Author: David R. Fisher

Notes

  • 1. M. Deane, Bk. of Dene, 111, 115; VCH Cambs. iv. 20, 22; D.W. Butcher, Short Hist. Babraham, 10; I.R. Christie, ‘Adeane of Babraham’, Gen. Mag. xiii (1961), 385-6.
  • 2. Add. 35664, ff. 270, 282, 296, 310, 311; 35688, f. 296.
  • 3. Cambridge Pollbook (1818), 3-18.
  • 4. Cambridge Election, 1819, pp. 1-7, 12-15.
  • 5. Cambridge and Hertford Independent Press, 19 Feb., 4, 11 Mar 1820, 5 Feb. 1825.
  • 6. Ibid. 2 Mar. 1822; Gent. Mag. (1823), i. 383; PROB 6/199.
  • 7. Gent. Mag. (1825), i. 639; ii. 93.
  • 8. PROB 11/2058/542.
  • 9. Cambridge Chron. 16 June 1826.
  • 10. Rutland mss (History of Parliament Aspinall transcripts), Manners to Rutland, 17-19 June 1826; Add. 35691, ff. 136-40, 147.
  • 11. Cambridge and Hertford Independent Press, 23 June, 1, 8 July 1826.
  • 12. Ibid. 23 Jan. 1830.
  • 13. Ibid. 17, 24 July; Rutland mss, Manners to Rutland, 25 July 1830.
  • 14. Cambridge and Hertford Independent Press, 31 July, 7, 14, 21 Aug. 1830.

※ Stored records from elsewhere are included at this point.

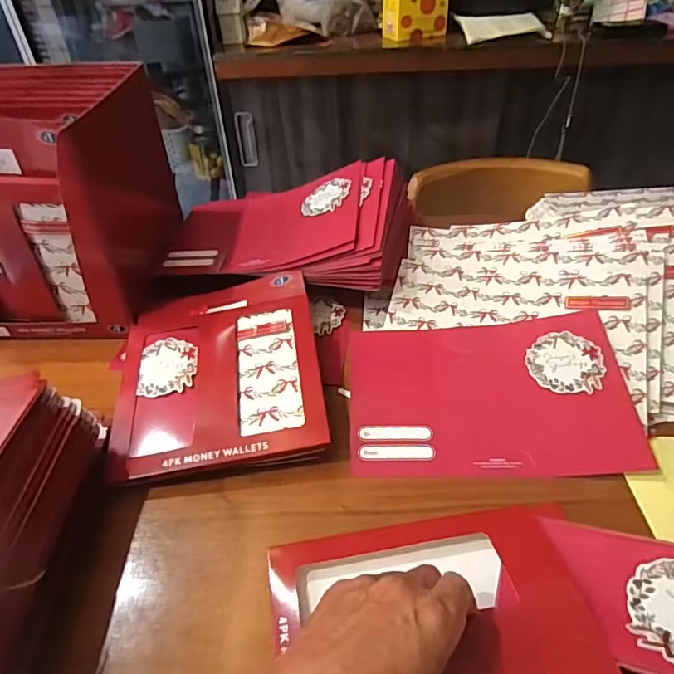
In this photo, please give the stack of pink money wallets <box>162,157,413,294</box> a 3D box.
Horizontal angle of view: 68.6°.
[{"bbox_3d":[-0.066,-0.144,0.617,0.296,0.093,0.174,8,43,12],"label":"stack of pink money wallets"}]

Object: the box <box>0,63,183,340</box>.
[{"bbox_3d":[-0.320,-0.155,0.565,0.198,0.224,0.208,0,42,2],"label":"box"}]

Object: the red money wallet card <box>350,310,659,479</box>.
[{"bbox_3d":[0.143,0.053,0.473,0.255,0.009,0.163,-3,54,4],"label":"red money wallet card"}]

  • 15. Ibid. 9, 16 Oct. 1830.
  • 16. Ibid. 5, 12, 19, 26 Mar. 1831.
  • 17. Ibid. 30 Apr., 7, 14 May 1831.
  • 18. Ibid. 3 Sept. 1831.
  • 19. Ibid. 22 July 1831.
  • 20. Ibid. 29 Oct. 1831.
  • 21. Ibid. 19 May, 21 July, 22 Dec. 1832.
  • 22. VCH Cambs. iv. 22, 27.
  • 23. Ladies of Alderley ed. N. Mitford, 1-3, 26.
  • 24. Gent. Mag. (1847), ii. 209; Ladies of Alderley, 142, 190, 271, 288-93.
  • 25. PROB 11/2058/542; IR26/1762/615.